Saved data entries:
▬▬▬▬▬▬

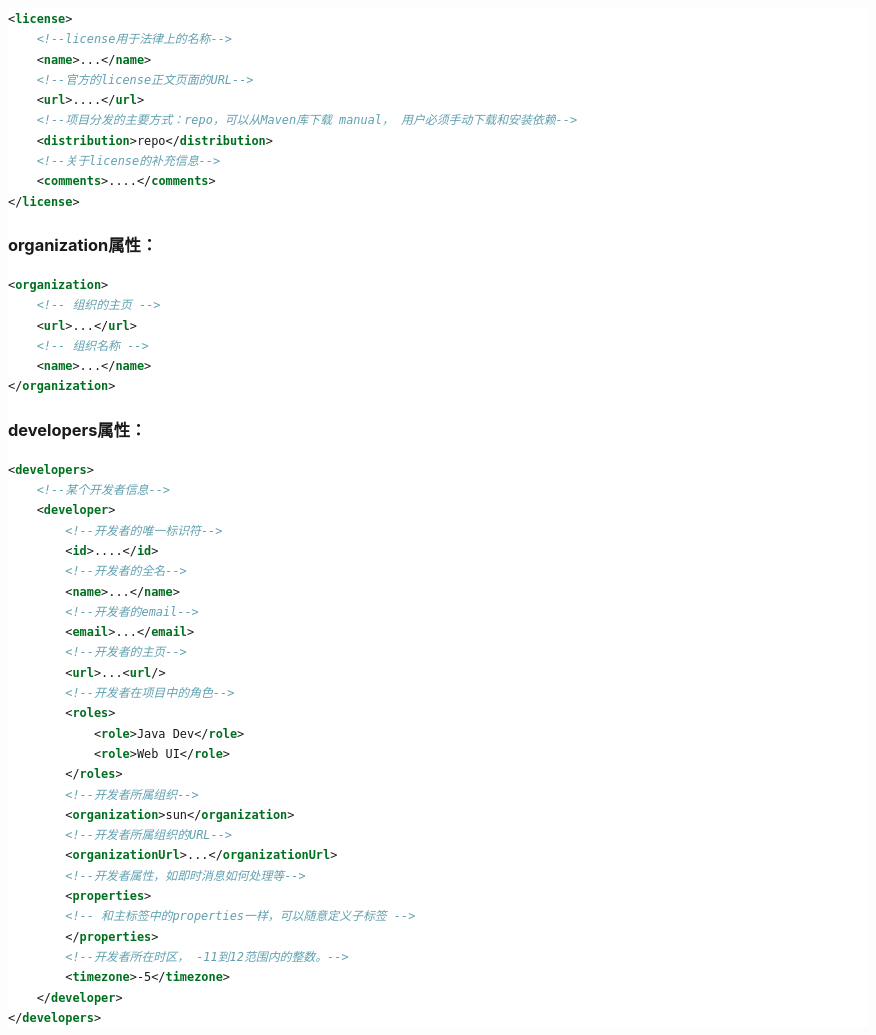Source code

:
 ```xml
<license>    
    <!--license用于法律上的名称-->    
    <name>...</name>     
    <!--官方的license正文页面的URL-->    
    <url>....</url>
    <!--项目分发的主要方式：repo，可以从Maven库下载 manual， 用户必须手动下载和安装依赖-->    
    <distribution>repo</distribution>     
    <!--关于license的补充信息-->    
    <comments>....</comments>     
</license>
```

### organization属性：

```xml
<organization>
    <!-- 组织的主页 -->
    <url>...</url>
    <!-- 组织名称 -->
    <name>...</name>
</organization>
```

### developers属性：

```xml
<developers>  
    <!--某个开发者信息-->
    <developer>  
        <!--开发者的唯一标识符-->
        <id>....</id>  
        <!--开发者的全名-->
        <name>...</name>  
        <!--开发者的email-->
        <email>...</email>  
        <!--开发者的主页-->
        <url>...<url/>
        <!--开发者在项目中的角色-->
        <roles>  
            <role>Java Dev</role>  
            <role>Web UI</role>  
        </roles> 
        <!--开发者所属组织--> 
        <organization>sun</organization>  
        <!--开发者所属组织的URL-->
        <organizationUrl>...</organizationUrl>  
        <!--开发者属性，如即时消息如何处理等-->
        <properties>
        <!-- 和主标签中的properties一样，可以随意定义子标签 -->
        </properties> 
        <!--开发者所在时区， -11到12范围内的整数。--> 
        <timezone>-5</timezone>  
    </developer>  
</developers>
```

▬▬▬▬▬▬

#### Work task:
Search the entries for the word "repo" and show every line that has it.

#### Result for this task:
    <!--项目分发的主要方式：repo，可以从Maven库下载 manual， 用户必须手动下载和安装依赖-->    
    <distribution>repo</distribution>     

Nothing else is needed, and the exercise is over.